▶ AVAILABLE DATA:
▼
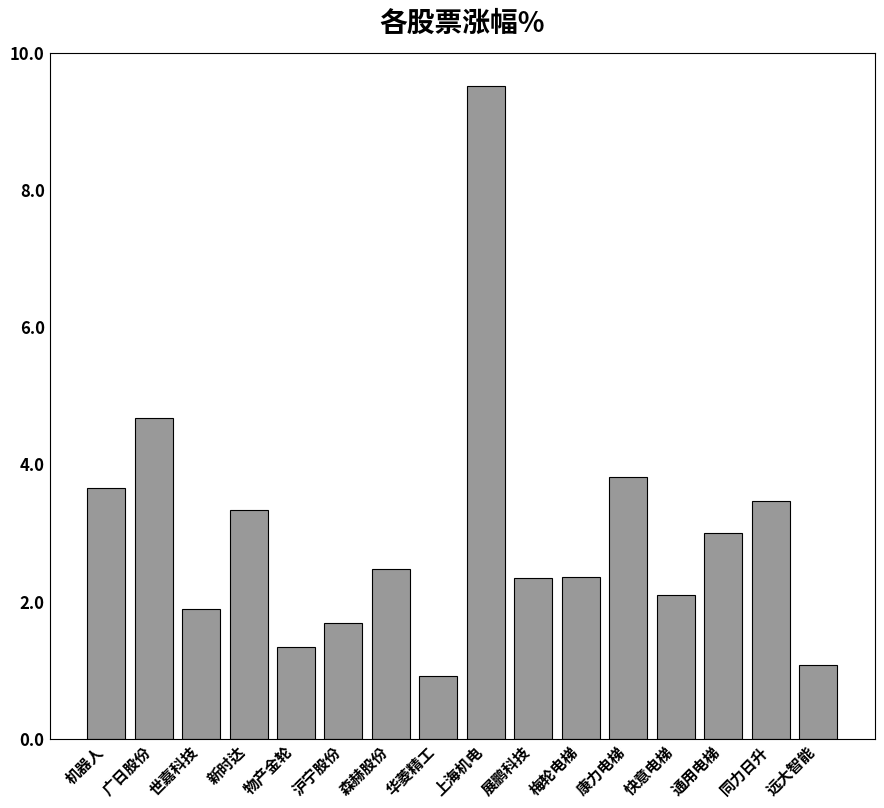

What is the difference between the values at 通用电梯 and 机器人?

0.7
▲
▼
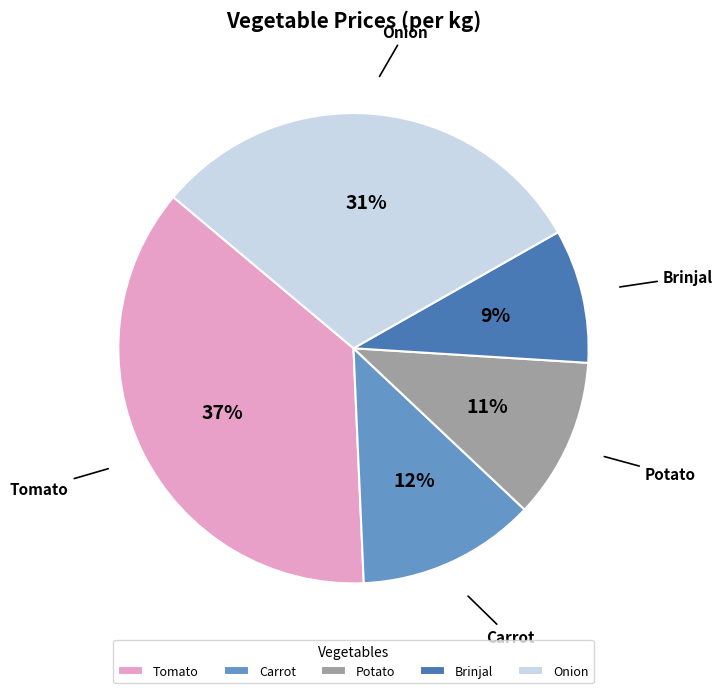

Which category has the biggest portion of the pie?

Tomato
▲
▼
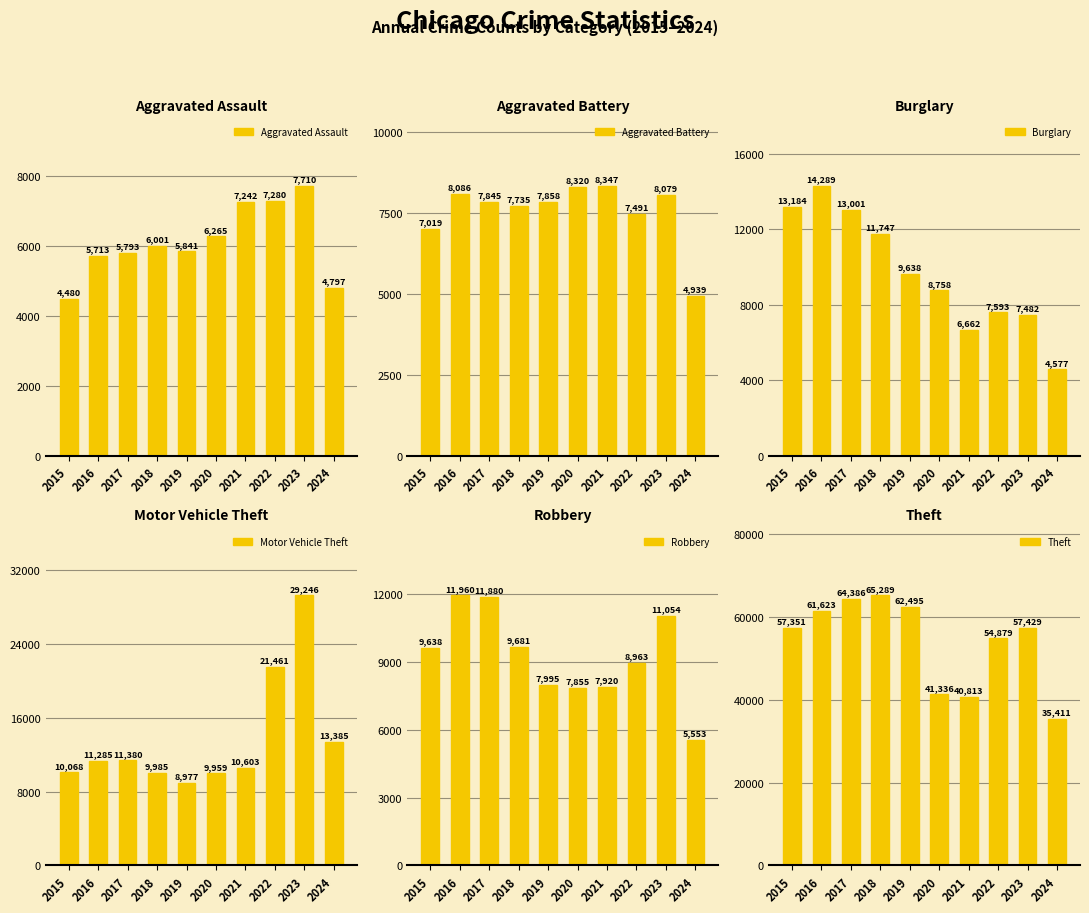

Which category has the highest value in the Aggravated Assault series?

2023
▲
▶ THE TASK:
Gather every line above that contains the word "Which".

▶ RESPONSE:
Which category has the biggest portion of the pie?
Which category has the highest value in the Aggravated Assault series?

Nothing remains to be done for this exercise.